Text section start
The court's charge excluded the existence of wetness or dampness at the time of the accident as a possible act of negligence by either of the defendants, as to Earle because of the lack of evidence as to notice, and as to Stanley Company because it could not be held liable on the basis of any negligent maintenance. This instruction did not eliminate the evidence of wetness or dampness as a possible proximate cause of the accident, but removed it from the jury's consideration as a proximate cause for which the defendants could be held responsible. The jury was clearly instructed that in order to find for the plaintiff it must find that Mrs. Abbott fell because of some act of negligence on the part of the defendants, either the tile surface, the grade, or a combination thereof. It was further instructed that there may be concurring proximate causes, and that a defendant whose negligent act concurs in proximately causing the harm is liable to the plaintiff for the whole amount of his damages. Although the charge included no instruction dealing specifically with the defendants' liability if wetness should be found to be a concurring proximate cause, the jury, in order to find for the plaintiff, had to find that the accident would not have occurred but for some negligent act by each of the defendants, other than a wet or damp condition; and under such circumstances, the mere fact that wetness might have shared in causing the accident would not relieve the defendants of liability.
Text section end
Supplied information start
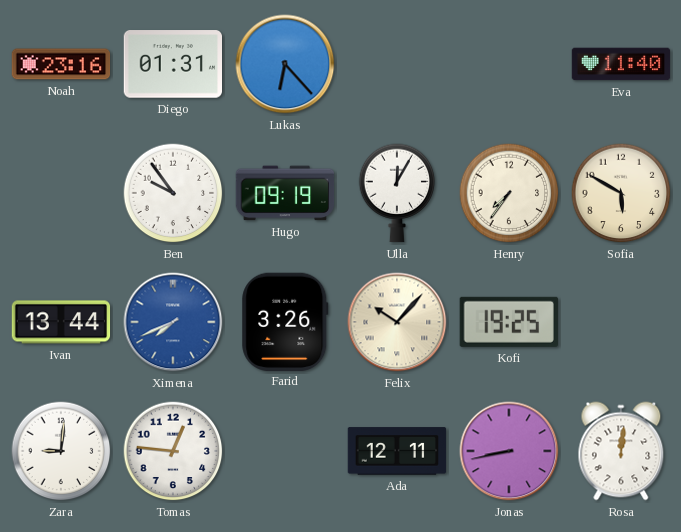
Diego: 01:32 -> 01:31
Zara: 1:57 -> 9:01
Supplied information end
What is required: Continue the court opinion above on the jury charge in the fall case, starting after its last sentence.

Final result:
The court's instructions concerning wetness or dampness were more favorable than the defendants were entitled to. The question might have been submitted to the jury whether it was negligence on the part of the defendants to construct and maintain an entrance paved with glazed ceramic tile or with a peculiar angle immediately adjacent to the sidewalk and open to the weather, where both defendants should have known it would be likely to become wet or damp and slippery when wet.

As the case went to the jury, the evidence of wetness or dampness, without refutation thereof, was favorable to the defendants in that the jury were instructed that if the accident was caused by wetness or dampness their verdict should be for the defendants.

We come then to the question whether there was any evidence other than wetness on which the jury might base a finding as to what caused Mrs. Abbott to slip. Mrs. Robinson testified that the tile sloped at quite a degree toward the sidewalk and was slippery because it was wet, indicating with her hands the degree of slope and stating that the photographs received in evidence accurately portrayed the degree of slope. Mrs. Abbott also testified that the condition of the entrance, other than wetness, at the time of the accident was the same as it appeared in the photographs. The witness Roberts, who testified as a tile expert, stated that the entrance is paved with plain ceramic tile, containing no non-skid material, that the angle of the entrance floor is as portrayed in the photographs, that the pavement of the entrance has a pitch from the doorway to the sidewalk of one inch to each 10 inches, with a "low spot"...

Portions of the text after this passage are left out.